**TEXT FOR ANALYSIS:**
Depending on the type annotations, `str` can be deserialized to a string, a timestamp, an Enum and so on.
`dict` can be deserialized to a dictionary, a dataclass or a sqlalchemy record.

The entry point is `Serializer.parse(type)`, which builds a serializer for any supported type.
Call `.to_json(value)` to produce a JSON-compatible value and `.from_json(json_value)` to restore the
original Python object.

There are several extensions for the plain JSON objects that are supported in this module.

#### Dataclasses

```python
from dataclasses import dataclass
from foundation_kaia.marshalling import Serializer

@dataclass
class Point:
    x: int
    y: int


if __name__ == '__main__':
    point = Serializer.parse(Point).from_json({'x': 1, 'y': 2})
```

The parsed value is:

```
Point(x=1, y=2)
```

```python
point_list = Serializer.parse(list[Point]).from_json([{'x': 1, 'y': 2}, {'x': 3, 'y': 4}])
```

The parsed list is:

```
[Point(x=1, y=2), Point(x=3, y=4)]
```

#### Additional primitives

Enums, datetime and Path are serialized as strings and deserialized as the objects of the corresponding type.
Enums are serialized and deserialized by their **name**, not their value.

```python
from enum import Enum
from datetime import datetime
from pathlib import Path

class Color(Enum):
    RED = 'red'
    GREEN = 'green'

@dataclass
class Event:
    color: Color
    when: datetime
    log_path: Path


if __name__ == '__main__':
    event = Serializer.parse(Event).from_json({
        "color": "GREEN",
        "when": "2025-01-15T12:00:00",
        "log_path": "/var/log/app.log",
    })

**REQUIRED WORK:**
A - Repeat a passage of the serializer documentation word for word, starting with "Depending on the" and going on through "in this module.".
B - Continue the serializer documentation from the point where it stops.
The data that follows comes from a different source than the serializer documentation.

**INFORMATION:**

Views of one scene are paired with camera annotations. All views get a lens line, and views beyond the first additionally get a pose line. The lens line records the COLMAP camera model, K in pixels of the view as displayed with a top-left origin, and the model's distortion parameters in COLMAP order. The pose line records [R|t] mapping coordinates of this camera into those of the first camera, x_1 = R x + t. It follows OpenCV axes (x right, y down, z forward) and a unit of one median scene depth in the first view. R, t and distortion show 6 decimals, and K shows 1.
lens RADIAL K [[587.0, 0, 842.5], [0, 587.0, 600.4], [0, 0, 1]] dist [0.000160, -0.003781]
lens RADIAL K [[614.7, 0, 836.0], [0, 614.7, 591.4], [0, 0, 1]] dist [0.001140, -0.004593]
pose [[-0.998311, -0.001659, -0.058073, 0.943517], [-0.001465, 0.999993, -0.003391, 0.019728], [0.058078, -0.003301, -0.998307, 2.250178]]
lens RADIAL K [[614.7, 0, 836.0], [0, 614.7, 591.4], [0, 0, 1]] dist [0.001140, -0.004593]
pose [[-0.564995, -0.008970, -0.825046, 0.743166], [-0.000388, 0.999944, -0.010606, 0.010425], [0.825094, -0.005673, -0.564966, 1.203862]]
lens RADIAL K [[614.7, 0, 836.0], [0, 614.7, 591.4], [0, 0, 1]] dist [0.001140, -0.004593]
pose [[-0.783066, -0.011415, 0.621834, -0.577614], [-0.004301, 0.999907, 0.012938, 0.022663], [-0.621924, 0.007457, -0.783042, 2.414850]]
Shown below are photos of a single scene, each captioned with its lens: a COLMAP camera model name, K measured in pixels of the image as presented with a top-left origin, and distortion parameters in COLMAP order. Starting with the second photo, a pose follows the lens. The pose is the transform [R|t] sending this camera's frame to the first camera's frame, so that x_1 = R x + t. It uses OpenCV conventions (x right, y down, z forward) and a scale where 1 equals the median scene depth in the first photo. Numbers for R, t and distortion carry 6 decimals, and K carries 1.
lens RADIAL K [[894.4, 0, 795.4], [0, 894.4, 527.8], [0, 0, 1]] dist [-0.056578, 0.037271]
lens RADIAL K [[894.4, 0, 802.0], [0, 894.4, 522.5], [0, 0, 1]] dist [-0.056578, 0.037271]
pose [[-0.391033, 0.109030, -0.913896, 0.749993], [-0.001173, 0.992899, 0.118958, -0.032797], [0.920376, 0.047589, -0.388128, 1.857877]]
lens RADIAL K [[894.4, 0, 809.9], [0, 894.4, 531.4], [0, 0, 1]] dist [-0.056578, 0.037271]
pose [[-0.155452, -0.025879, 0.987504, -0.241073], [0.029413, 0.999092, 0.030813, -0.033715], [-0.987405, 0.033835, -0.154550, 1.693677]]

**RESPONSES PER TASK:**
A -
Depending on the type annotations, `str` can be deserialized to a string, a timestamp, an Enum and so on.
`dict` can be deserialized to a dictionary, a dataclass or a sqlalchemy record.

The entry point is `Serializer.parse(type)`, which builds a serializer for any supported type.
Call `.to_json(value)` to produce a JSON-compatible value and `.from_json(json_value)` to restore the
original Python object.

There are several extensions for the plain JSON objects that are supported in this module.

B -
```

The deserialized value is:

```
Event(color=<Color.GREEN: 'green'>,
      when=datetime.datetime(2025, 1, 15, 12, 0),
      log_path=PosixPath('/var/log/app.log'))
```

#### Bytes

Bytes fields are serialized as a tagged object with a base-64 encoded value.

```python
@dataclass
class Blob:
    name: str
    content: bytes


if __name__ == '__main__':
    blob = Serializer.parse(Blob).from_json({'name': 'file.bin', 'content': {'@type': 'bytes', 'value': 'AAECAw=='}})
```

The parsed value is:

```
Blob(name='file.bin', content=b'\x00\x01\x02\x03')
```

#### SQLAlchemy entities

SQLAlchemy mapped classes are serialized and deserialized using their column attributes.

```python
from sqlalchemy.orm import declarative_base, Mapped, mapped_column

Base = declarative_base()

class UserRecord(Base):
    __tablename__ = 'user'
    id: Mapped[int] = mapped_column(primary_key=True)
    name: Mapped[str] = mapped_column()
    score: Mapped[float | None] = mapped_column(nullable=True)


if __name__ == '__main__':
    user = Serializer.parse(UserRecord).from_json({'id': 1, 'name': 'alice', 'score': 9.5})
```

The parsed fields are:

```
{'id': 1, 'name': 'alice', 'score': 9.5}
```

#### Polymorphism

When a dataclass field is typed as a base class but holds a subclass at runtime, the serializer
adds `@type` and `@subtype` tags so the exact subclass can be reconstructed on deserialization.
When the field holds an exact instance of the declared type, no extra tags are added.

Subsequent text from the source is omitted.